Task statement – Return all the data verbatim but without images.

==== Input records

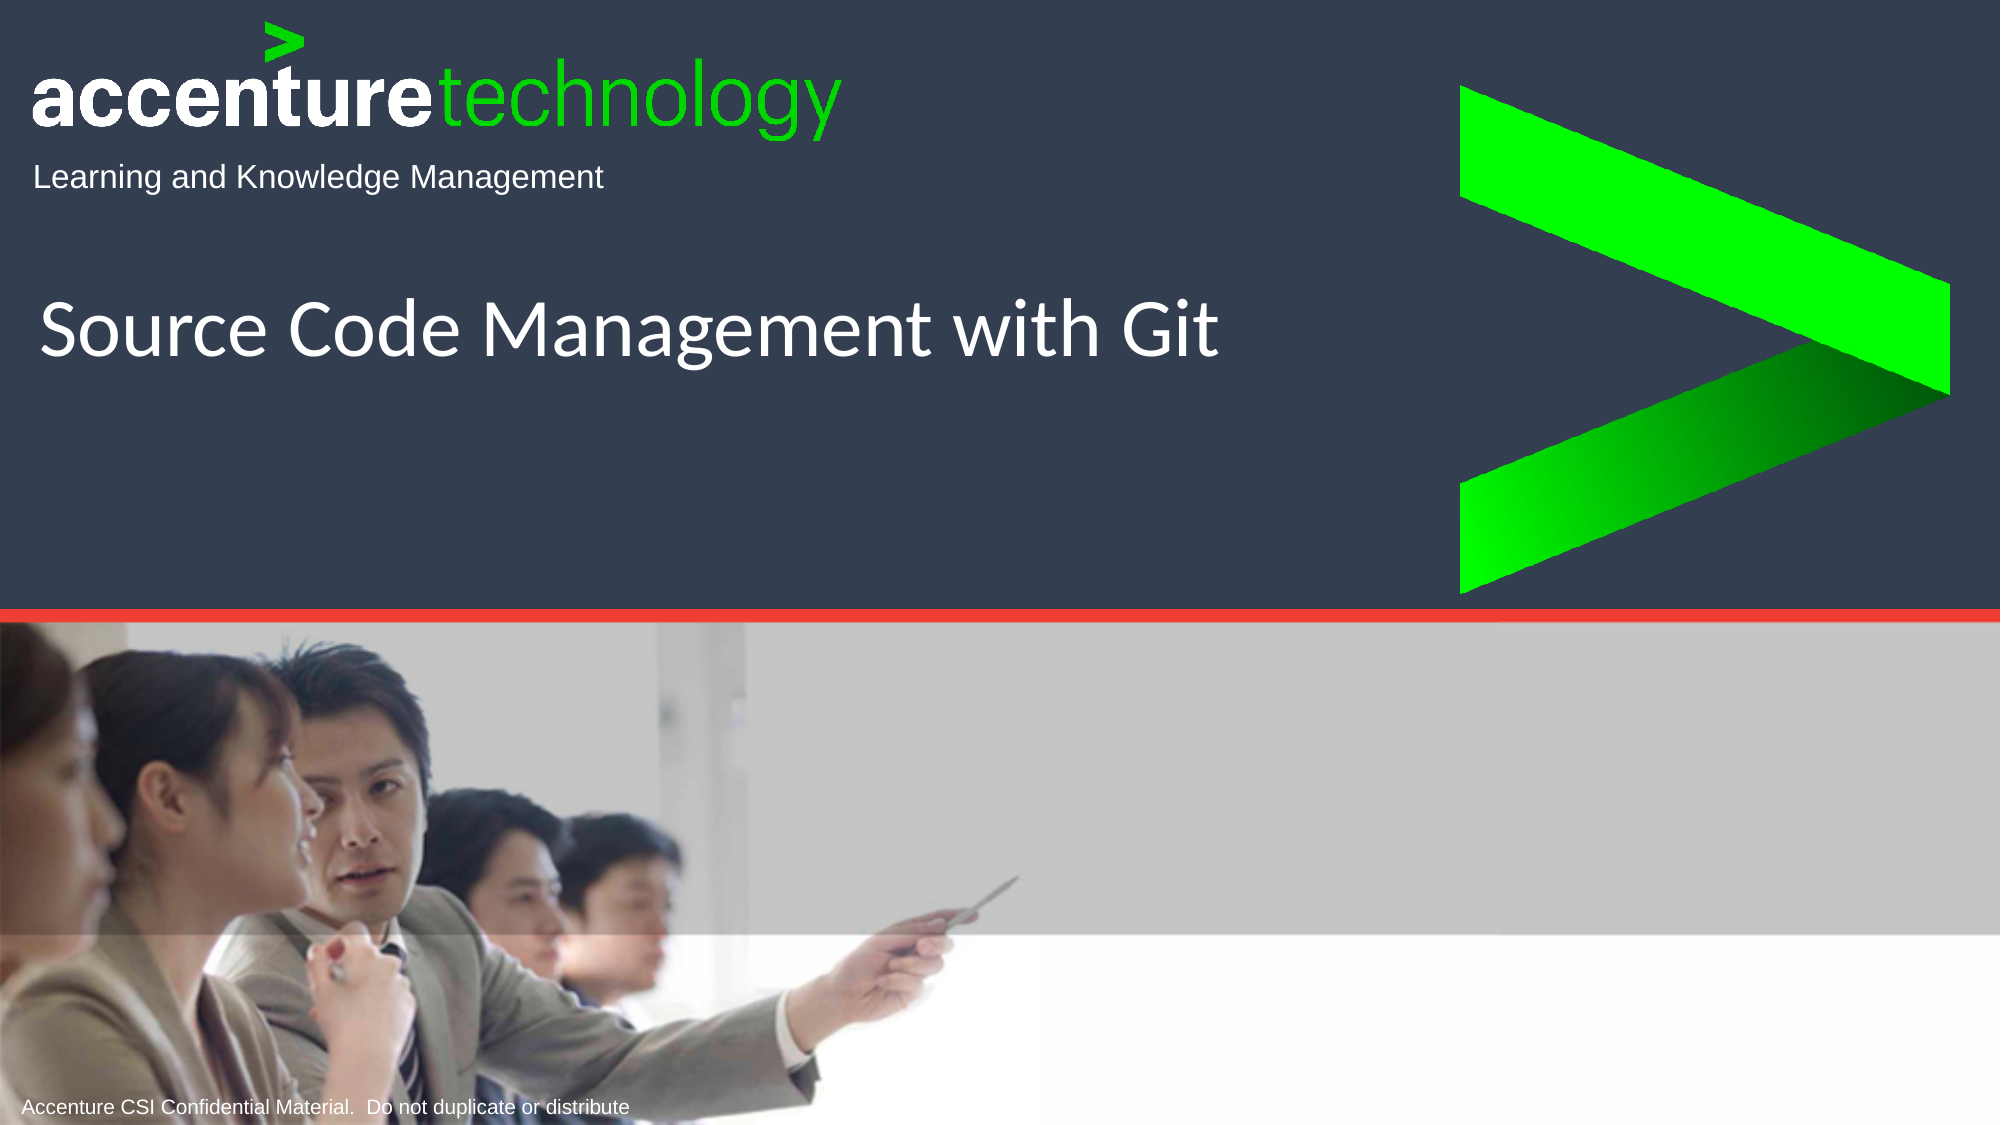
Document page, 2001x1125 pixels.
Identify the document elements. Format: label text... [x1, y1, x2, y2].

picture [0, 609, 2000, 1125]
picture [1460, 85, 1950, 594]
picture [28, 7, 846, 155]
text_box Source Code Management with Git [24, 266, 1287, 381]
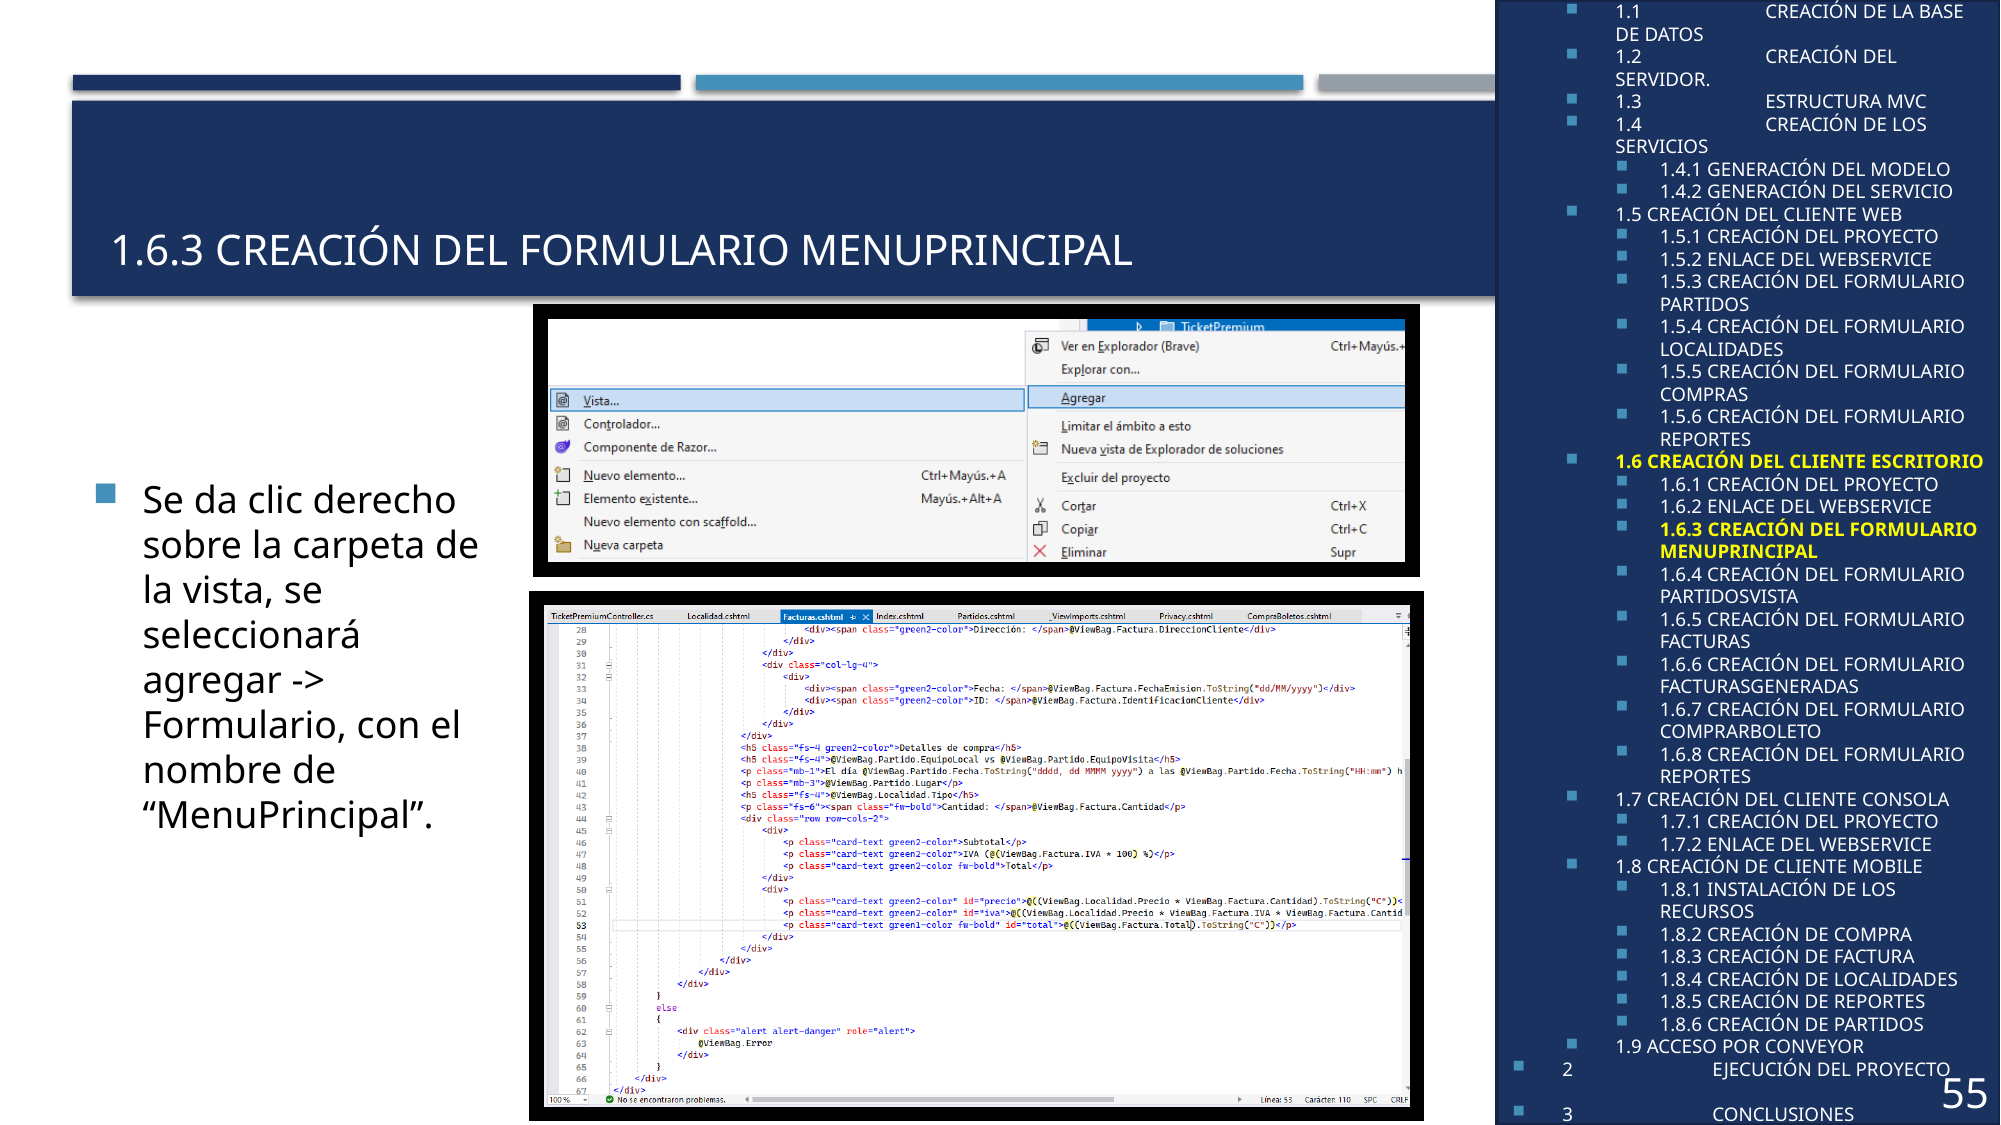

========

Your solution –
Document page, 2001x1125 pixels.
Identify the document elements. Format: label text... [x1, y1, x2, y2].

picture [0, 609, 2000, 1125]
picture [1460, 85, 1950, 594]
picture [28, 7, 846, 155]
text_box Source Code Management with Git [24, 266, 1287, 381]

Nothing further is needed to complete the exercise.